## Task description
Copy exactly the stretch of data below from the line with "船橋市、松戸市、習志野市、柏市、流山市、浦安" through the line with "los médicos recurren a un enfoque de manejo", including both of those lines.

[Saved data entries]
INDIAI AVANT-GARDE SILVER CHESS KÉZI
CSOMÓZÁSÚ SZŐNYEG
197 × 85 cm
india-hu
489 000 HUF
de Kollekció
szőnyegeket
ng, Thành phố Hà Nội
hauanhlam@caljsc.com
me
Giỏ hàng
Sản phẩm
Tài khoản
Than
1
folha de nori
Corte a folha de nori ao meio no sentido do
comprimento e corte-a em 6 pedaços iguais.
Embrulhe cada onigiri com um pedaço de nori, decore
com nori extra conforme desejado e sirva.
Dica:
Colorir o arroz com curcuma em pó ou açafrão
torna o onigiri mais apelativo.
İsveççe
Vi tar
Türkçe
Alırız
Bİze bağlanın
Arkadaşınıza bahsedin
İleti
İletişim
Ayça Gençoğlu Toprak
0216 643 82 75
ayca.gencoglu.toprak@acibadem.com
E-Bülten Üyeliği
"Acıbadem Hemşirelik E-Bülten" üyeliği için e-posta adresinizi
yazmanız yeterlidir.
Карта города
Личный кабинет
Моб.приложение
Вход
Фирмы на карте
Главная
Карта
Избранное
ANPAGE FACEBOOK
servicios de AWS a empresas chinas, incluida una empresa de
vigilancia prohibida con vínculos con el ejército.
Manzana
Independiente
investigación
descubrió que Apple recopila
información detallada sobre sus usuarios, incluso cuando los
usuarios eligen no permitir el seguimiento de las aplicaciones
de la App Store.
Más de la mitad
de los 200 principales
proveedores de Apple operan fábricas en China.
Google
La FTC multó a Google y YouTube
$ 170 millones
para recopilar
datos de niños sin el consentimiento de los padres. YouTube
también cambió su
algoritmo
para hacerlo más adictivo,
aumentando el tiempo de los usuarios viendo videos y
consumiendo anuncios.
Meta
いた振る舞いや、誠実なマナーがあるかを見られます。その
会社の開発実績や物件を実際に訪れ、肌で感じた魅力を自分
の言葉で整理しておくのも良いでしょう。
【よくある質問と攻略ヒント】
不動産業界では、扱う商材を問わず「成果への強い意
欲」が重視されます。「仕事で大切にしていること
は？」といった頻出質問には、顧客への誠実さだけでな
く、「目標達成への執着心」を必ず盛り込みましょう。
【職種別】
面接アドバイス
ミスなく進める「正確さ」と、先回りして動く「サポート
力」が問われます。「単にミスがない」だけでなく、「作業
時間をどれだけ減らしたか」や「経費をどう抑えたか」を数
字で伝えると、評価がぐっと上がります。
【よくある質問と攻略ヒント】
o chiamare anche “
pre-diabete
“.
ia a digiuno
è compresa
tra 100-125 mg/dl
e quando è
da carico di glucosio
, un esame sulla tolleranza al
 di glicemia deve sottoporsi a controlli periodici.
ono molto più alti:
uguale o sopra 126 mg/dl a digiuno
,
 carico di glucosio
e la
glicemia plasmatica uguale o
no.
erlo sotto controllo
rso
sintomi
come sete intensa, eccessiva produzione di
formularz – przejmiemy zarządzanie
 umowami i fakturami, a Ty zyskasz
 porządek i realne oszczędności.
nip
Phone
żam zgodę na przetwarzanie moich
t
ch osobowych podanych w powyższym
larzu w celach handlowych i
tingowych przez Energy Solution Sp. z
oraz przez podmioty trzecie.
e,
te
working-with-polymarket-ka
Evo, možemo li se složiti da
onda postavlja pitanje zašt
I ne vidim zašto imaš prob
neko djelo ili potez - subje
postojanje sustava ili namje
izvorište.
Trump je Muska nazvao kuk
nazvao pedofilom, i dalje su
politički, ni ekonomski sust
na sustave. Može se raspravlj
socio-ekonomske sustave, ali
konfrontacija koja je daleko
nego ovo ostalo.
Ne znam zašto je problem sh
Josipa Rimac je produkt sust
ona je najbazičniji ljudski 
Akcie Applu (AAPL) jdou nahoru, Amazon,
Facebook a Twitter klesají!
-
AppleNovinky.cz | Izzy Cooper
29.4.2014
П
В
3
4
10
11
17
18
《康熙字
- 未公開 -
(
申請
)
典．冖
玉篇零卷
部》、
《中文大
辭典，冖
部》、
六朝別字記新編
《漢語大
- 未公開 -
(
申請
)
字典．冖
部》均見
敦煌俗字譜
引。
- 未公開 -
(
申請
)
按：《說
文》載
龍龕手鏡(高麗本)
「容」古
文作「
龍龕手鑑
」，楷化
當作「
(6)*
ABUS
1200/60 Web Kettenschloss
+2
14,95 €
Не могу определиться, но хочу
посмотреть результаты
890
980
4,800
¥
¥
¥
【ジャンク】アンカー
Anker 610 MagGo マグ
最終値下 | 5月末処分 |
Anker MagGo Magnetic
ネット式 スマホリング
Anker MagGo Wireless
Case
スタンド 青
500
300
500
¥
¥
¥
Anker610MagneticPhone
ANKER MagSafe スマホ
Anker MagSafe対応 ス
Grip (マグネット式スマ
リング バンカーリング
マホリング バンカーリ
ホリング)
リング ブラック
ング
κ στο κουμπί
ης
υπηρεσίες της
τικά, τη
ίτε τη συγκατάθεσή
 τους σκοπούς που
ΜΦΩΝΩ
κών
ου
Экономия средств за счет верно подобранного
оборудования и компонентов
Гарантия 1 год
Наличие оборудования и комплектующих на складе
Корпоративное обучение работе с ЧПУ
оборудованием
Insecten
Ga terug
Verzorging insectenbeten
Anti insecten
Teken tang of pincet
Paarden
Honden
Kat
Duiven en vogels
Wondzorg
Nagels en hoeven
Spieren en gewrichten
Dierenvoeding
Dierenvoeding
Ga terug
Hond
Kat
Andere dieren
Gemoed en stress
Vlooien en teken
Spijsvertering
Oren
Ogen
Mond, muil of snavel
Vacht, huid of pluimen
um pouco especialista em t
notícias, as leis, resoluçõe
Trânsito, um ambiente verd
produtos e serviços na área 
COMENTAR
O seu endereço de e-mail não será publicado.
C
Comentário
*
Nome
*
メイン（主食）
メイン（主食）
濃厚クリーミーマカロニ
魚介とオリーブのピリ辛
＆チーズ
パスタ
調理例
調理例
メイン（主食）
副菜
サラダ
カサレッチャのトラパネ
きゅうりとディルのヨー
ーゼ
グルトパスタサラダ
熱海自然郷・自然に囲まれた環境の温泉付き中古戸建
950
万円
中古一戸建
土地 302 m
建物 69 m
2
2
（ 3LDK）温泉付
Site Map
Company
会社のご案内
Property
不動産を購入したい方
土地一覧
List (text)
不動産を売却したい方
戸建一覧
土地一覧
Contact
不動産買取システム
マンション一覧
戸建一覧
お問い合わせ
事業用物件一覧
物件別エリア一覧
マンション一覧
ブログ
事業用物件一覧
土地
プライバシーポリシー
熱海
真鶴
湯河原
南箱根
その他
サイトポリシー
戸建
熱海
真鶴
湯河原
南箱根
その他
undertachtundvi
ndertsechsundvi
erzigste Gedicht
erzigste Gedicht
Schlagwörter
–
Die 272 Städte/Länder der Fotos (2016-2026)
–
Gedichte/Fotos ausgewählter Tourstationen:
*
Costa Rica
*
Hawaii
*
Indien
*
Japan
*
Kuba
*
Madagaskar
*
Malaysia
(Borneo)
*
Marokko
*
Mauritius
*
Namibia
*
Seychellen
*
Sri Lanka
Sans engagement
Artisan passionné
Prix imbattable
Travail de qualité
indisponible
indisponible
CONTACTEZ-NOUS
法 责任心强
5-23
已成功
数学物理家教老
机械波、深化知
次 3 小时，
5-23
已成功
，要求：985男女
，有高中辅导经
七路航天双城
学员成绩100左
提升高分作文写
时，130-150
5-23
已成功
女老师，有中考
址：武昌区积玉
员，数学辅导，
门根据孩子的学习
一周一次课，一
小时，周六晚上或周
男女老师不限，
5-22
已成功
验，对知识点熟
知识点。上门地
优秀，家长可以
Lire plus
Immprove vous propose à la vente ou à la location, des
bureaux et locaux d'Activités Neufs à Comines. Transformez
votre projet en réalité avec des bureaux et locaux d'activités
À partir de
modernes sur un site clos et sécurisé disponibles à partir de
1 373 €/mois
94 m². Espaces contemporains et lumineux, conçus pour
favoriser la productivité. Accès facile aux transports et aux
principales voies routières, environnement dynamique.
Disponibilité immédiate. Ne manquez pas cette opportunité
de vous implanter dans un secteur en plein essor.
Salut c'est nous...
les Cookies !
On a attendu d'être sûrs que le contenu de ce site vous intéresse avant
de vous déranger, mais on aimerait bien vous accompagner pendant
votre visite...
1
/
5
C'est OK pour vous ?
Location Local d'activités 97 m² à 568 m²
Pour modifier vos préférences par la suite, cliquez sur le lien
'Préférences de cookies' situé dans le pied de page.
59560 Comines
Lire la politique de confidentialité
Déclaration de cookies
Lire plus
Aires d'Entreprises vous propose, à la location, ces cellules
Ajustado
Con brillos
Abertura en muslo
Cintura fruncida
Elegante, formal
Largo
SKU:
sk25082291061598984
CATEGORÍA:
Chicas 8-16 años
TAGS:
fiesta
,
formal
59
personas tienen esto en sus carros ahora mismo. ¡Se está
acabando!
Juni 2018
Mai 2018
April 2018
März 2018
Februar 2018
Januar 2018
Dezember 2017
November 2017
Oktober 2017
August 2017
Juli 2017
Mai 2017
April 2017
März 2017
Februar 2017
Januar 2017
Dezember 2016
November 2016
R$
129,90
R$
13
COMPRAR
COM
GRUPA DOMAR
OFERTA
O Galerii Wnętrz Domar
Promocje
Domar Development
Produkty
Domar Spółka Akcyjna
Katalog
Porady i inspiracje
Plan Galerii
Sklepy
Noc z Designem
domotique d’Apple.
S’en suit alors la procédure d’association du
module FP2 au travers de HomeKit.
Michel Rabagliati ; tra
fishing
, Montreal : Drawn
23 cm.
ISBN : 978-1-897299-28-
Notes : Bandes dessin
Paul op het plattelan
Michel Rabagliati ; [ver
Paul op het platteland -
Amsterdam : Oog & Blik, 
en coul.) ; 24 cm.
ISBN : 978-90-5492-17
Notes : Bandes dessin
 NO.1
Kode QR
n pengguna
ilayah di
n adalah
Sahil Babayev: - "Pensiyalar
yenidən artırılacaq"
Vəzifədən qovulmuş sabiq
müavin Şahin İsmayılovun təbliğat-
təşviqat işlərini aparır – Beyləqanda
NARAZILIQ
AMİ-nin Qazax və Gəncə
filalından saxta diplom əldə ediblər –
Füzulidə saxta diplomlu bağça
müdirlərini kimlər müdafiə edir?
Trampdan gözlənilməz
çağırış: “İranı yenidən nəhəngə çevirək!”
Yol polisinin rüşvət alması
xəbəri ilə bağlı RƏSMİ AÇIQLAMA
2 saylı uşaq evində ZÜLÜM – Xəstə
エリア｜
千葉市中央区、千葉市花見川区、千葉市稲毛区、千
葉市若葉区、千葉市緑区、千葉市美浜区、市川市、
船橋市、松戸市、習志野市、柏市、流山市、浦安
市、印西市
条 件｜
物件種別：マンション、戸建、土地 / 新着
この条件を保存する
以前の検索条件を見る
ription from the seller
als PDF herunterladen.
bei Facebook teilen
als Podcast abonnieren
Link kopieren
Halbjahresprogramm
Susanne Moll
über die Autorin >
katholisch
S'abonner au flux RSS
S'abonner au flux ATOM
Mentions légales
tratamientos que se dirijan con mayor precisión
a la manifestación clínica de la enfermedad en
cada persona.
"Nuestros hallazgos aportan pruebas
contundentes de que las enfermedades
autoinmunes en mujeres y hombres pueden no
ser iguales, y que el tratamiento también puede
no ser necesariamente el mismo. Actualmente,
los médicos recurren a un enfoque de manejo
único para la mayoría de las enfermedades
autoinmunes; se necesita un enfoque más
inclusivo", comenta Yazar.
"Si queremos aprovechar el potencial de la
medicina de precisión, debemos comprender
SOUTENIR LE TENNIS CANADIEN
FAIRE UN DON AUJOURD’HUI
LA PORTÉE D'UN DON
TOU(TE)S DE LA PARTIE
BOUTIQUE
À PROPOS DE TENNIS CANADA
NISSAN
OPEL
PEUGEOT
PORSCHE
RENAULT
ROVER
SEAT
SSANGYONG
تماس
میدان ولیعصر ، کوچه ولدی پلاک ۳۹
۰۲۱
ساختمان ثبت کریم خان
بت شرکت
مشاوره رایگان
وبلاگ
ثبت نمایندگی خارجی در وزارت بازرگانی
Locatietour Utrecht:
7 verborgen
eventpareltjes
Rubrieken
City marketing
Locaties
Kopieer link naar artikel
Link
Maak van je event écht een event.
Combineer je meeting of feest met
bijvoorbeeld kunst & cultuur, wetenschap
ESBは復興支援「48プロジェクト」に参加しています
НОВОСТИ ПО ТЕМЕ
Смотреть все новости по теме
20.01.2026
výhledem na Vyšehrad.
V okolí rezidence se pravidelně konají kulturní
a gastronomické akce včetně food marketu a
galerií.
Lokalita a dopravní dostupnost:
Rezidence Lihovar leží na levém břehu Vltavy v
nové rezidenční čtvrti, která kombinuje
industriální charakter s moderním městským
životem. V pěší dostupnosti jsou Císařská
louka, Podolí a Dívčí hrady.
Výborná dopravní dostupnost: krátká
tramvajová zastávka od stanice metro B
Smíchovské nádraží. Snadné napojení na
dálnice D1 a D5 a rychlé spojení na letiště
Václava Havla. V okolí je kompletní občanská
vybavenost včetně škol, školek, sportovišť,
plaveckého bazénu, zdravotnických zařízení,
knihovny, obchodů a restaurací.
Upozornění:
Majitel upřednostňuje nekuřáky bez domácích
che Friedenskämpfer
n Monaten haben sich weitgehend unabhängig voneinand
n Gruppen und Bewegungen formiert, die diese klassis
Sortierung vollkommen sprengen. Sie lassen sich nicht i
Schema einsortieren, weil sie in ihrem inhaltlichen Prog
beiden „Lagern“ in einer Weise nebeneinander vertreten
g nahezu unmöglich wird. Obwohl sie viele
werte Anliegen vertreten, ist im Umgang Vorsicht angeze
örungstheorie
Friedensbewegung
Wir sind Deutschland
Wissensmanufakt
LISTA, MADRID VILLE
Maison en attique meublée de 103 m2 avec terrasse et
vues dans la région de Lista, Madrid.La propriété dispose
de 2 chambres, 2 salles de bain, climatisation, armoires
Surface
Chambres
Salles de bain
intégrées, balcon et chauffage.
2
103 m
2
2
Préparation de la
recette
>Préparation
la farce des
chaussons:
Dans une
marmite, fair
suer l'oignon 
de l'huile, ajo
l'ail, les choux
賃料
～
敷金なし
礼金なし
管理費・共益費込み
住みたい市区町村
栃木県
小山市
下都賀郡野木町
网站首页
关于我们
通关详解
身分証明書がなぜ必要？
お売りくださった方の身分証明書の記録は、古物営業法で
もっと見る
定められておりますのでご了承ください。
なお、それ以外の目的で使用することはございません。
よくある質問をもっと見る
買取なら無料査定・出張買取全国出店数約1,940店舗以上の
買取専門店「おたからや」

## Result of this exercise
船橋市、松戸市、習志野市、柏市、流山市、浦安
市、印西市
条 件｜
物件種別：マンション、戸建、土地 / 新着
この条件を保存する
以前の検索条件を見る
ription from the seller
als PDF herunterladen.
bei Facebook teilen
als Podcast abonnieren
Link kopieren
Halbjahresprogramm
Susanne Moll
über die Autorin >
katholisch
S'abonner au flux RSS
S'abonner au flux ATOM
Mentions légales
tratamientos que se dirijan con mayor precisión
a la manifestación clínica de la enfermedad en
cada persona.
"Nuestros hallazgos aportan pruebas
contundentes de que las enfermedades
autoinmunes en mujeres y hombres pueden no
ser iguales, y que el tratamiento también puede
no ser necesariamente el mismo. Actualmente,
los médicos recurren a un enfoque de manejo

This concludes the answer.